Самойлов фыркнул и покачал головой. Зайцев вздохнул:
– Я понял, Крачкин… Грустно это.
– Я не понял, – воинственно поддержал своего обычного соперника Самойлова Серафимов.
– Она не хотела, чтобы ее кто-нибудь сейчас случайно увидел – и узнал. Сравнил с прежней. Из артистического самолюбия не хотела. Как там Синицына сказала: гордая. Уж она поди изучила характер повелительницы своей.
– Да кто бы ее сейчас узнал? – Серафимов удивился искренне. – И фильмы-то такие уже давно не крутят.
Крачкин хмыкнул.
– Они всегда в голове у тех, кто их видел, – возразил Крачкин: – …Я с тобой, Вася, в кои-то веки согласен: грустно… Псть.
Только Нефедов молчал всю дорогу. Впрочем, ему никогда не отвечали, и он привык – без необходимости не заговаривал.
– Причалили, – сообщил шофер и остановил мотор.
Выгрузились.
– Ножик сразу на пальчики проверь.
– А то.
– Не удивлюсь, если к ним пара отыщется с тех, что на рояле сняли. Где она цацки свои хранила.
Прошли в прохладный вестибюль. Дежурного не было видно за газетным листом, который спиной сообщал что-то про германский рейхстаг и канцлера Гитлера, – Зайцев глянул вскользь.
– В мире все спокойно? – съязвил Крачкин.
– Завершился автопробег Ленинград – Москва – Ленинград, – спокойно отозвался дежурный. Выглянул.
– Привет, Савостьянов, – бросил Зайцев. Но тот был слишком увлечен – продолжал:
– Опытные дальнодорожные восьмицилиндровые лимузины Л-1 «Красного Путиловца». И несколько иностранных разных лет, для сверки.
«Ну нахал», – покачал головой Крачкин. Савостьянов и не заметил. Как ни в чем не бывало перегнул лист – сверился с глазастыми мордами автомобилей на фото, стал водить по снимку пальцем:
– «Паккард», «Паккард», «Пирс эрроу», «Испано сюиза». «Студебеккер», – палец передвинулся на машину с рылом без решетки: – «Изотта-Фраскини». – Чиркнул дальше: – Еще одна «Сюиза».
Мир автомобилей влек его куда больше, чем мир ленинградских правонарушений.
– Всё в порядке? – елейно-ядовито поинтересовался Крачкин. – С моторами?
– Только «Изотта» крякнулась – сошла.
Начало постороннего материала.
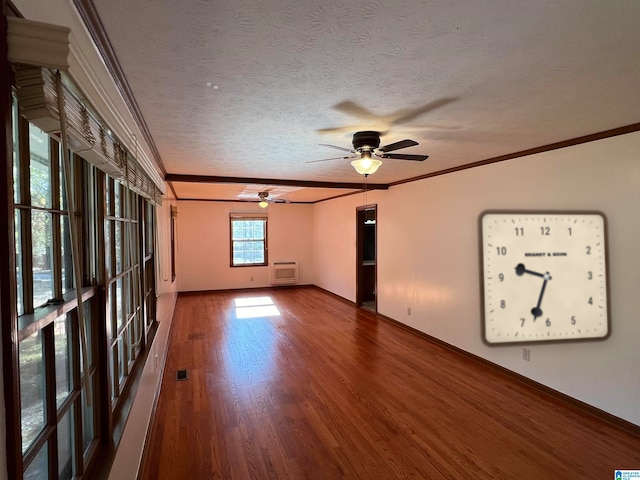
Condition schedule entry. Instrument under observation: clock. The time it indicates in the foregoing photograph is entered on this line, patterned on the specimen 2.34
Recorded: 9.33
Но там понятно, старый драндулет, ей…
– Дома читать будешь! – разозлился Зайцев.
Савостьянов вскочил, выронив шуршащий лист.
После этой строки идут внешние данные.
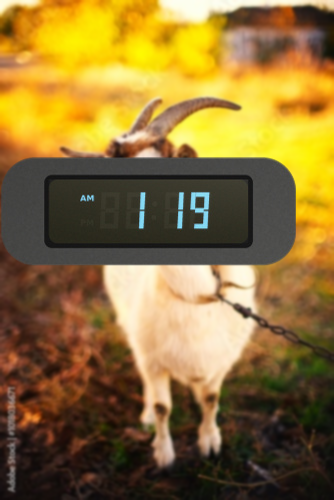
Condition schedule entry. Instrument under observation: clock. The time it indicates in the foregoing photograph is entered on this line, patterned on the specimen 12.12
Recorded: 1.19
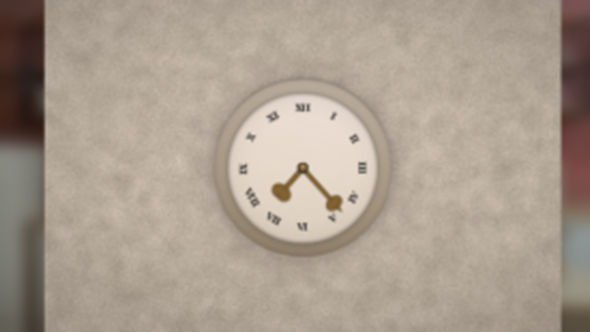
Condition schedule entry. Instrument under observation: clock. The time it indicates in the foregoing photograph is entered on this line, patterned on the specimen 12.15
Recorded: 7.23
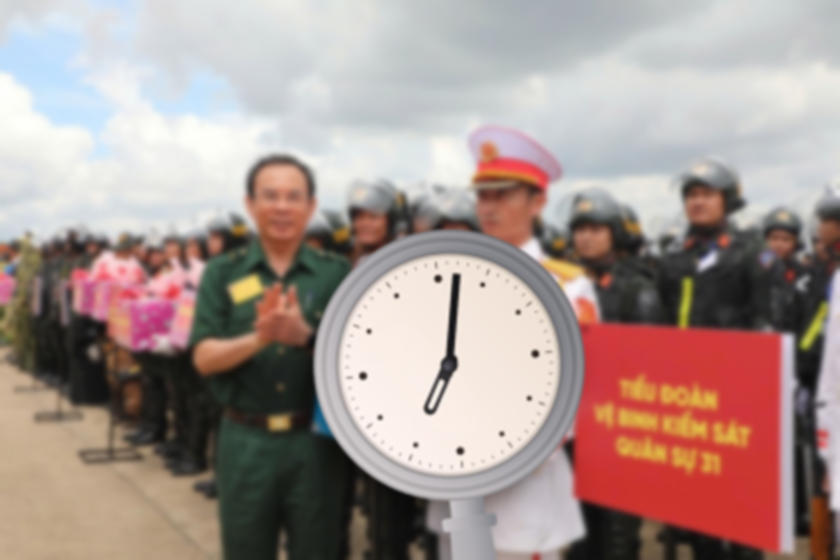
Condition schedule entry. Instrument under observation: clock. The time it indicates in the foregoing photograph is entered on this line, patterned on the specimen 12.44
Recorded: 7.02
– Приказано подготовить пятиминутку политинформации, – отрапортовал.
– Кем? Какую? – не понял Зайцев.
– Теперь перед началом каждого рабочего дня полагается, – объяснил дежурный. – Всем по очереди. Сообщения о международной обстановке и обстановке по Союзу. Вон график висит… До вас тоже очередь дойдет, товарищ Зайцев, – заметил Савостьянов садясь. Мол, не так запоете.
– Полагается… – Зайцев подошел к листку с плоской шапочкой кнопки. Увидел подпись товарища Розановой. Комсомольские затеи. Нашел свою фамилию. И опять чихнул. Обычно в вестибюле пахло грязной тряпкой, которой уборщицы тщетно наводили чистоту на истоптанных плитах. Но сейчас Зайцеву показалось, и здесь – пылью из комнаты актрисы.
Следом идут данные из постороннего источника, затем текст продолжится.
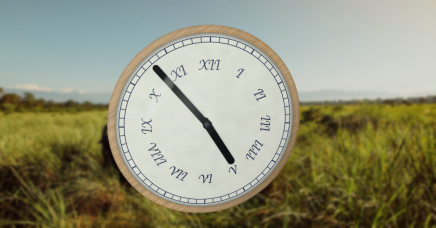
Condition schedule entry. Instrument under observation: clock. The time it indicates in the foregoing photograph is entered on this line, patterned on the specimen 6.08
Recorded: 4.53
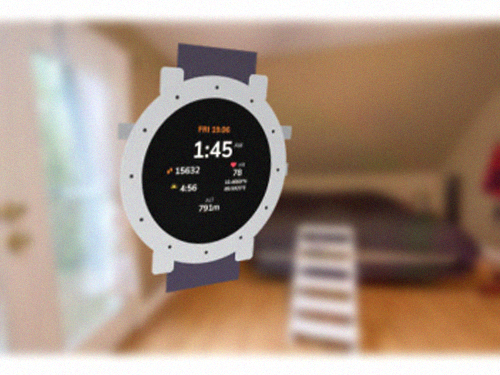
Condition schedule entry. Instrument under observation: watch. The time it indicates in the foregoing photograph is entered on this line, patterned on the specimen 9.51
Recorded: 1.45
– Все равно, Савостьянов. Комсомольская работа – это важно. Но и служба, между прочим, тоже. Не в булочной служишь. Повнимательнее.
Даже Туз Треф, умильно сидевший на собственном хвосте, пока проводник дул в дежурке чай, и тот пах не псом, а рассохшейся мебелью, пожелтевшей хрупкой бумагой, нафталином. Хотелось скорее в уборную – вымыть лицо, руки. Туз Треф вывалил в знак приветствия розовый язык, замел хвостом по плиткам. Но никто не остановился, и хвост снова обернулся вокруг зада.
Самойлов, Крачкин, Серафимов поднимались по лестнице. Желторотики взяли трамвай – отстали.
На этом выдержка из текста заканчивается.